Firestone Tire & Rubber Company, 21 DOE ¶ 85,396, at 89,172 (1991). In this case, we have determined that Hall was injured by the alleged crude oil price overcharges during the price control period. Although the assets of that company were later sold to Aon, neither Aon nor ASC suffered injury from the alleged overcharges. Purchasing the assets of a firm which suffered injury during the refund period does not entitle the purchaser to adopt the original firm’s status as an identified injured party.

Neither Aon nor ASC were injured by the alleged crude oil overcharges suffered by Hall during the refund period. The OHA has no statutory authority to grant a refund to a party that was not injured by the alleged overcharges; the fact that Aon, ASC and Hall (n/k/a Prometheus) agree that ASC is entitled to receive refund monies due to Hall is irrelevant. See Georgia Kraft Company, 25 DOE ¶ 85,075 (1995).

ASC has submitted nothing that would indicate that it is entitled to receive supplemental refund monies due to Hall. Accordingly, we will deny the Application for Supplemental Refund submitted by ASC.

It Is Therefore Ordered That:

(1) The Application for Supplemental Refund filed by Aon Service Corporation, Case No.
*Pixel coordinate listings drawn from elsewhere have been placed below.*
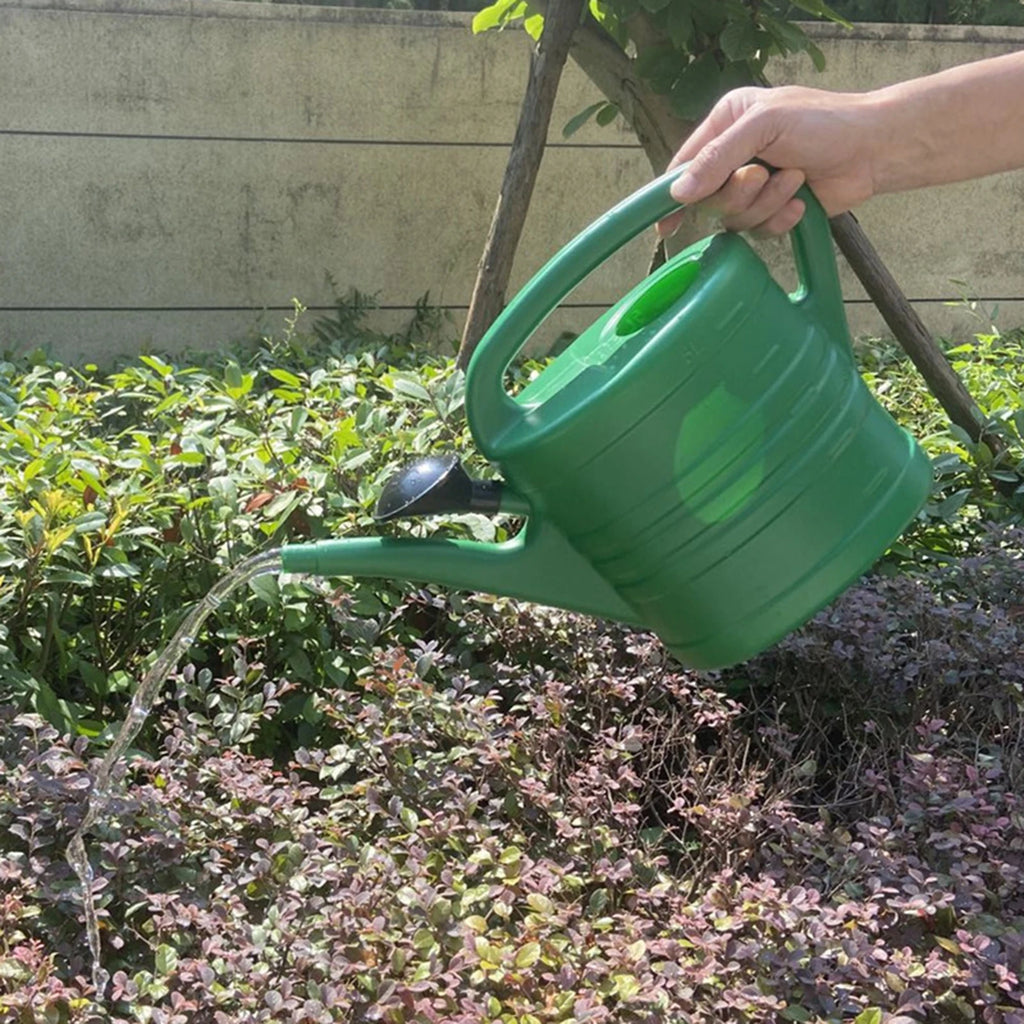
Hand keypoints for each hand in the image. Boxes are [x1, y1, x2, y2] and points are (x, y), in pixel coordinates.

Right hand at [658, 85, 878, 238]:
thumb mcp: (764, 127)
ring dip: (766, 204)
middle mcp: (735, 155)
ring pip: (733, 218)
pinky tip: (801, 203)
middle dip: (738, 193)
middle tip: (763, 175)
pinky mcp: (773, 210)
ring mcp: (754, 186)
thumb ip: (718, 158)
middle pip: (707, 198)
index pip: (685, 164)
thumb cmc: (824, 123)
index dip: (672, 194)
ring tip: (795, 181)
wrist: (874, 149)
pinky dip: (781, 220)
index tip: (665, 224)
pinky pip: (758, 232)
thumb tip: (678, 194)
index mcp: (726, 123)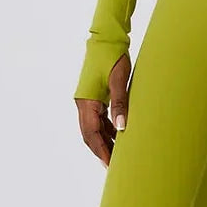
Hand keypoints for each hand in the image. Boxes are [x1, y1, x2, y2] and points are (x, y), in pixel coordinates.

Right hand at [75, 51, 130, 165]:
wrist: (107, 39)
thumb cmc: (113, 57)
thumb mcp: (119, 81)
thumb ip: (120, 104)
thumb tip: (122, 128)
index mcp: (86, 102)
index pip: (91, 134)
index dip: (101, 151)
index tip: (110, 165)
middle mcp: (84, 104)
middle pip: (90, 135)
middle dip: (101, 151)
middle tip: (114, 167)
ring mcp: (88, 101)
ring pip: (94, 128)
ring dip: (104, 141)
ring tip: (118, 155)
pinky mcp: (95, 96)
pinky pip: (99, 119)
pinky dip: (107, 130)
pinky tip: (118, 136)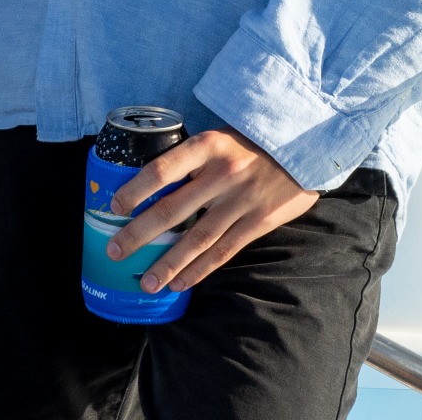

RK272-04387, is hereby denied.

(2) This is a final Order of the Department of Energy.

George B. Breznay

Director

Office of Hearings and Appeals

Date: June 18, 1997

(1) For information pertaining to the Supplemental Distribution of Subpart V Crude Oil Refund Monies, see State of Montana, et al., 25 DOE ¶ 85,059 (1995).

(2) See Application for Supplemental Refund filed by ASC on March 20, 1997, Case No. RK272-04387, by George Douglas of ASC.

(3)” See Asset Purchase Agreement between Frank B. Hall & Co., Inc. and Aon Corporation, dated July 24, 1992, submitted to the OHA by ASC on April 18, 1997.

(4) See Letter from Jerome S. Hanner, Senior Counsel of Aon, to Thomas L. Wieker, OHA Deputy Director, dated May 30, 1997.

(5) See Letter from Peter J. Dranginis, Jr., Senior Vice President and General Counsel of Prometheus Funding Corporation, to Thomas L. Wieker, OHA Deputy Director, dated March 13, 1997.